S'il s'intéresse beaucoup à la religion, Verhoeven n'a pas grandi dans une famille religieuse. Pourtant, à la vingtaine, il a rejoint l'Église pentecôtiste. "Pour trois semaines… Mais au début, quand le révérend remerciait Jésus d'avoir été avec nous ce soir, j'ai vraiment cru qu'il était là - même si je sais aujourd'hui que c'était la musique de l'orgue. C'est cela que j'ai essayé de montrer dans le film, et non ce que je sais de Jésus aujourd'hui. Dans la vision de Jésus que je donne, j'ai essayé de montrer ce que les catholiques romains de l'époque devaient ressentir."
Des blondes froides
Virginie Efira dans Benedetta, Sharon Stone dans Basic Instinct et Total Recall, Elizabeth Berkley dans Showgirls, Monique van de Ven dans Turkish Delight… Paul Verhoeven aime un certain type d'héroïnes, plutôt blondes, froides, calculatrices. "C'est très hitchockien ! Je ne sais pas pourquoi, car je ne suis pas marié à une blonde, rigole-t-il. Ce n'est pas un goût personnel. Dire que c'est une approche artistique est un peu exagéré. Je ne suis pas sûr qu'elles doivent être blondes. Ce qui compte, c'est qu'elles aient envie de faire le rôle et que je sente qu'elles peuvent le faire. Quand j'ai choisi Sharon Stone pour Basic Instinct, c'était vraiment sur base de ce qu'elle avait fait dans Total Recall. Mais au début, personne ne voulait d'elle. Michael Douglas détestait cette idée. J'ai rencontré d'autres actrices, comme Michelle Pfeiffer. Toutes voulaient tourner le film, mais pas tel qu'il était écrit…"

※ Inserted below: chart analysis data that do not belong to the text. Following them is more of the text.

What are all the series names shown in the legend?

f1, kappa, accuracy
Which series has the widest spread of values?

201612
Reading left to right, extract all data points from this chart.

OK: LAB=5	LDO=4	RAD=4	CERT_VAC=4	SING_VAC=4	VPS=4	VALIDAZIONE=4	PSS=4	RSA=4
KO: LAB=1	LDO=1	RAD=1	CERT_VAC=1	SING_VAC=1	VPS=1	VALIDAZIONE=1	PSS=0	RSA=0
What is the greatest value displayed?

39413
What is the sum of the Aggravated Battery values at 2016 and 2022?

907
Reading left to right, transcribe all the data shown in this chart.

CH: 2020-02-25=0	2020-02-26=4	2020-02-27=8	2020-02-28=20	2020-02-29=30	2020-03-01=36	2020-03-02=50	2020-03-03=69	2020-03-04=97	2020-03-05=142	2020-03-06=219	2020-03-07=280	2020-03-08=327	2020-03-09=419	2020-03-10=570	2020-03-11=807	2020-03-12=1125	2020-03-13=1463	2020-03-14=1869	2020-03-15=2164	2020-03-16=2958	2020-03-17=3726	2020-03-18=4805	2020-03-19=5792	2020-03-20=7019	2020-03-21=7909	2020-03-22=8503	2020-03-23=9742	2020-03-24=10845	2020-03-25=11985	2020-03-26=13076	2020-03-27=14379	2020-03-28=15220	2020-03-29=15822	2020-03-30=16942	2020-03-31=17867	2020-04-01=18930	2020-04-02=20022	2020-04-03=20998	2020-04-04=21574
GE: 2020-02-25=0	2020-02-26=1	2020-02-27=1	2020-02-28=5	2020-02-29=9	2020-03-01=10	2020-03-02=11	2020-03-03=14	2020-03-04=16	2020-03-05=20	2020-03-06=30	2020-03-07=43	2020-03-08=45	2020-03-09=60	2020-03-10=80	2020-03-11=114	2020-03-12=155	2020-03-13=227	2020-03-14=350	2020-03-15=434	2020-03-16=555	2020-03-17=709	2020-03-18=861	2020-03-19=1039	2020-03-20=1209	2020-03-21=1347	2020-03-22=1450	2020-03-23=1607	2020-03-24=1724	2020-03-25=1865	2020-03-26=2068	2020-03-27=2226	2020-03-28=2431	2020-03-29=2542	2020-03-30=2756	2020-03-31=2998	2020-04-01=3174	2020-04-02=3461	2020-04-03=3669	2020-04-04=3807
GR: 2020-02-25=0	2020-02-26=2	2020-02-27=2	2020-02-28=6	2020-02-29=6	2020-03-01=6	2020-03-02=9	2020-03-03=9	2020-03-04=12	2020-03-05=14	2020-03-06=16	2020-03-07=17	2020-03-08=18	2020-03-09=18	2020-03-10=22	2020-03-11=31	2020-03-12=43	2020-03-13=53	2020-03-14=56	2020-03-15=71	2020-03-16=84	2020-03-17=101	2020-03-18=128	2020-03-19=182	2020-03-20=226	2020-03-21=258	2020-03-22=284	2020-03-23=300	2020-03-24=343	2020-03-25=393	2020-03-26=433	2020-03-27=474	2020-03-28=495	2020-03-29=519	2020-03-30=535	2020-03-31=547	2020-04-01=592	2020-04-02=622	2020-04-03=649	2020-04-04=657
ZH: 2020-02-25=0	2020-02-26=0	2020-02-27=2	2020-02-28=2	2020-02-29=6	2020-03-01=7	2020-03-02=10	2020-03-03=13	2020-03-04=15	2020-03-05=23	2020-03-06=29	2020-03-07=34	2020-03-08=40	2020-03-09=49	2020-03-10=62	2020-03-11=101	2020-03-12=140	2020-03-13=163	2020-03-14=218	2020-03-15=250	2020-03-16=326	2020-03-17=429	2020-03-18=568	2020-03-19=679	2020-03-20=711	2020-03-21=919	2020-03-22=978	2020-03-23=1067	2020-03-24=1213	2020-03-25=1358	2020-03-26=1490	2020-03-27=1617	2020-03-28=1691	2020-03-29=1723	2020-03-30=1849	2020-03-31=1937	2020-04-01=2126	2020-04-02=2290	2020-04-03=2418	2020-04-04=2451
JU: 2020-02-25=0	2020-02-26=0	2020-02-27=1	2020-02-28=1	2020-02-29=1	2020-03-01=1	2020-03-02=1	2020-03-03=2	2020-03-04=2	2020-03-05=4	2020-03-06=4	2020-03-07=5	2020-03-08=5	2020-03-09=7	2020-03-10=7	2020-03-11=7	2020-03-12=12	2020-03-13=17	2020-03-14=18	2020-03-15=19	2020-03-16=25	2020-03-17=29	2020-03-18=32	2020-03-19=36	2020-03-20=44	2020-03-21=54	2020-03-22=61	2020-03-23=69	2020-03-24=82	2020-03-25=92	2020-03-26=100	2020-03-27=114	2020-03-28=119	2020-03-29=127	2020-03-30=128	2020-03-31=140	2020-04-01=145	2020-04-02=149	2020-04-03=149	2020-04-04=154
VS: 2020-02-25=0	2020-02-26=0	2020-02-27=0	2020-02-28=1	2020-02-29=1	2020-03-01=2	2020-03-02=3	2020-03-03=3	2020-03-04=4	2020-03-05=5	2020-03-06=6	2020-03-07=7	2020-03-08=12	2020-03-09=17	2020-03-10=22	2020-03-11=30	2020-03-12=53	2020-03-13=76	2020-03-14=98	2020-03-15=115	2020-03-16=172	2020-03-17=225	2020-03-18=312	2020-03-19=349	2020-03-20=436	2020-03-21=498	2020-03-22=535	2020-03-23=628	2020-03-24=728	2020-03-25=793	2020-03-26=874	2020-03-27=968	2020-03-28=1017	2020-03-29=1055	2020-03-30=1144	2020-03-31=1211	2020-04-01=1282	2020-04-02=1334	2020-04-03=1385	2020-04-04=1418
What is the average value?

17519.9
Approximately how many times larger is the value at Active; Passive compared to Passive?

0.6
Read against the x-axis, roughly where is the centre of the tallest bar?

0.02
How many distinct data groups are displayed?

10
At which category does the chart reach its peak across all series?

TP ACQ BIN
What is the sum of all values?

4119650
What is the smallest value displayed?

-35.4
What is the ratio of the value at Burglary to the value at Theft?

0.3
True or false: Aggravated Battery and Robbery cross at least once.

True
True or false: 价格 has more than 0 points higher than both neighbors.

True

En tout cas, ses actrices semblent avoir adoré travailler avec lui sur Benedetta. Virginie Efirase dit "dingue" de lui, tandis que la jeune Belgo-Grecque Daphné Patakia, qui partage l'affiche avec elle, parle de ce tournage comme d'un processus "démocratique". "C'est vrai, reconnaît le cinéaste. À la fin, il faut évidemment qu'il y ait un capitaine qui prenne une décision, mais tout le monde sur le plateau ou dans la salle de montage doit pouvoir dire : 'Je crois que tu te trompes, j'ai une meilleure idée.' En général, je trouve qu'on fait trop une fixation sur le cinéma d'auteur. Je préfère la méthode hitchockienne, où chacun doit être bon. Hitchcock a toujours travaillé sur le scénario de ses films avec ses scénaristes, mais il n'a jamais voulu être crédité au scénario. La magnifique scène de l'avion dans La Mort aux trousses, c'est son idée, comme la dernière scène, mais il ne l'a jamais revendiqué. Je trouve ça classe."